Birgün ortasında Mekke'lileri o yöntemle uyandırılır. Çok önemli bir haber verileceğini işiten herkes oraya koşar.. Ve karşılarında Muhammed'ul-Emîn'i bulurlar..
O, gelenlere hitab eder:
'-Ey insanlar! Ben size, 'Şu dağın ardından üzerinize bir düşman saldırısı gerçekleşecek veya üzerimize bir sel âfeti yaklaşıyor..' desem inanır mısınız?
-İnanırız, sen yalan söylemezsin; sen, Muhammed'ul'Emîn'sin..' derler..
-O halde, size bildiriyorum ki, Allah'dan başka ilâh/ mâbud, ibadet edilecek, tanrı kabul edilecek, ve herşeyi yaratan ve hayatı tanzim eden hiçbir başka güç sahibi ve ilâh yoktur!'
*
Aaaa!..
Bakışlar şaşkın..
Bunun için mi çağrılmışlardır?
İtiraz edenler olur.. Çünkü, onlar kendilerine, her şeyi yaratan ve hayatı tanzim ettiklerine inandıkları yığınla 'ilâh'lar edinmişler, onlara 'arz-ı ubûdiyet / kulluk ve ibadet ediyorlar, tapınıyorlardır.. Şimdi ise, karşılarında, içlerinden, kendisine bu kadar güvendikleri birisi çıkmış, onların 'ilâh' edindikleri bütün herşeyi reddediyor, onların bir 'hiç' olduğunu söylüyor, onlara 'insanlık izzet ve haysiyetine sahib olabilmeleri ve onu koruyabilmeleri için, 'insan'ın, 'Lâilâhe illallah / Allah'dan başka hiçbir ilâh yoktur..' şeklindeki bir ezelî ve ebedî 'özgürlük manifestosu'nu, geçmişteki bütün enbiyaullah'ın/ ilâhî peygamberlerin sözünü, putkıranların pîri olan Hz. İbrâhîm'in asırlarca önce, çağının zorbalarına, Nemrud'larına karşı söylediklerini tekrar ilân ediyor, insanları 'vahdâniyet-i ilâhîye'ye, Allah'ın birliğine, tevhîd inancına çağırıyor..
*
Ve en yakınından, orada toplananlarını nicelerini adına da olacak şekilde, amcası Ebû Leheb, kendilerinin rahatsız edilmeleri ve o saatte önemli şey bildirecekmiş gibi oraya çağrılıp 'ilâhlarına- tanrılarına karşı yapılan bu 'çağrı'ya itirazını-hışmını açıkça ilân ediyor ve 'Seni kalbim asla affetmeyecek!' diyor.
*
Ama, 'tevhîd' çağrısı ve kervanı, Enbiyaullah'ın sünnetine uygun olarak, tekrar yola çıkmıştır.
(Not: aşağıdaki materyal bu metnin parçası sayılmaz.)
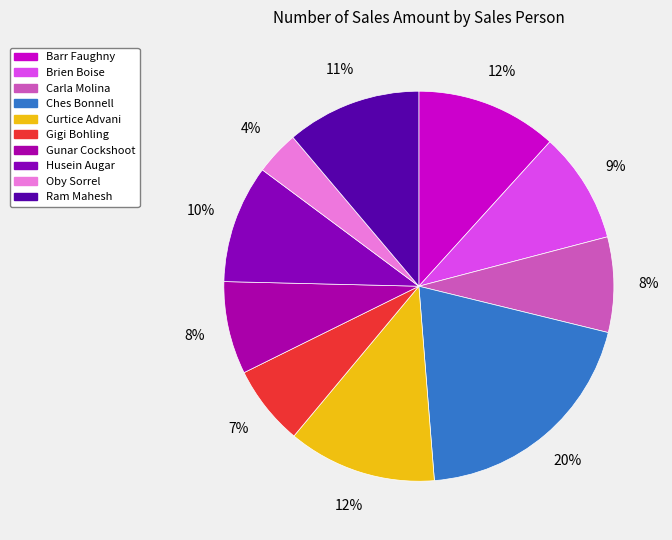

Is the sum of Barr Faughny and Husein Augar greater than half?

No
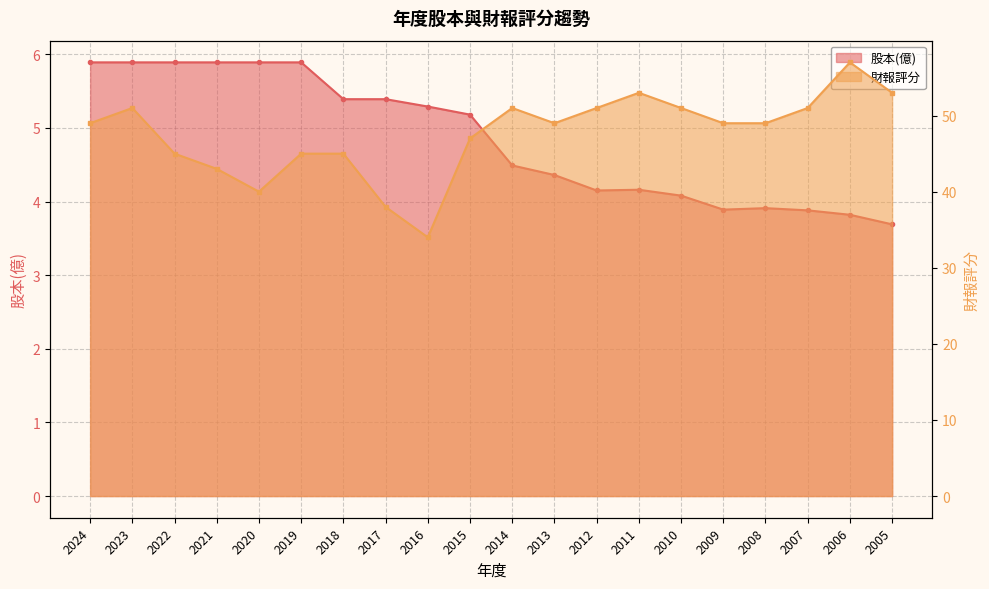

Read the 財報評分 value at 2012.

51.0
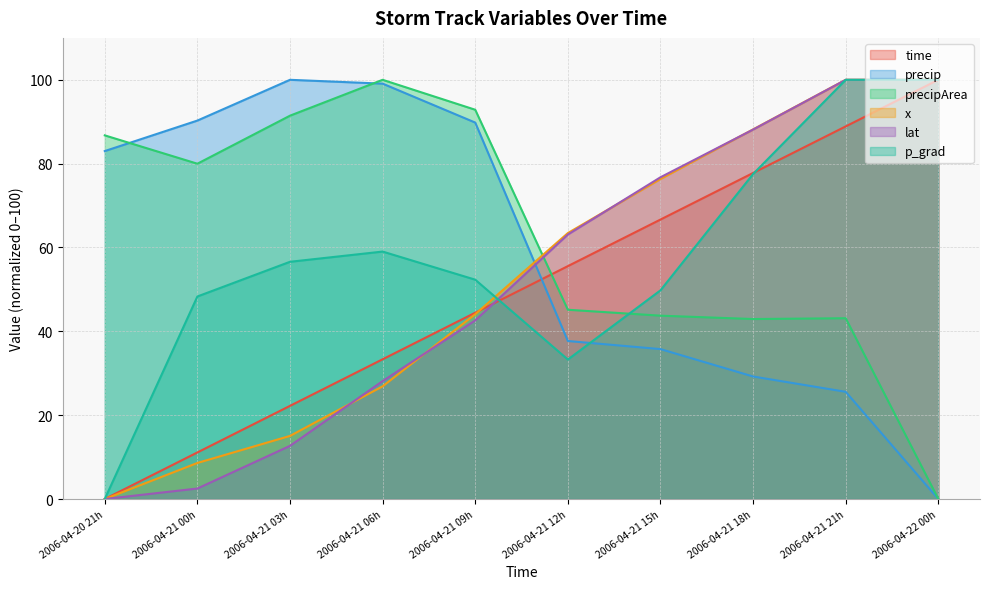

What is the sum of the lat values at 2006-04-20 21h and 2006-04-21 18h?

88.1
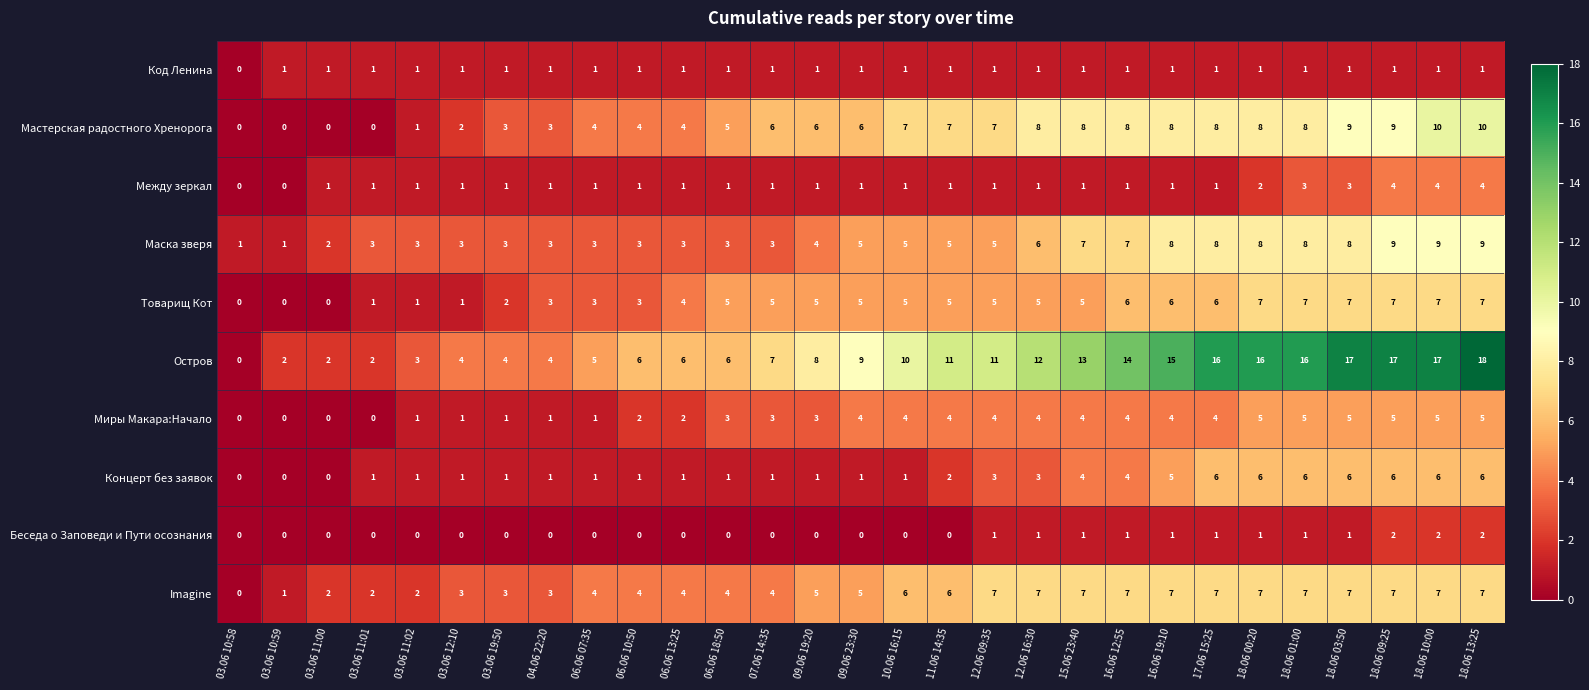

What is the difference between the second highest and second lowest values in the Товарищ Кот series?

7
Artık, her iki taraftan da söz ve davet kılıçları çekilmiştir. Herkes kendi davetini yapmaktadır, fiilen..
*
Aslında, Mekke halkı, Allah'a inandıklarını söylüyorlar ve amma, ondan ayrı olarak, nice 'ilâh'lara da 'arz-ı ubûdiyyet' ediyorlar, Allah'a şirk/ ortak koşuyorlardı.. Hattâ, 'hanif' denilen bir kesim daha vardı ki, onlar da, 'Allah'ın birliği'ne inandıklarını söylüyorlar ve sokakta, pazarda, her yerde bu gibi konuları muhatablarıyla konuşup tartışıyorlar, ve amma onların bu görüşleri, başkalarını rahatsız etmiyordu..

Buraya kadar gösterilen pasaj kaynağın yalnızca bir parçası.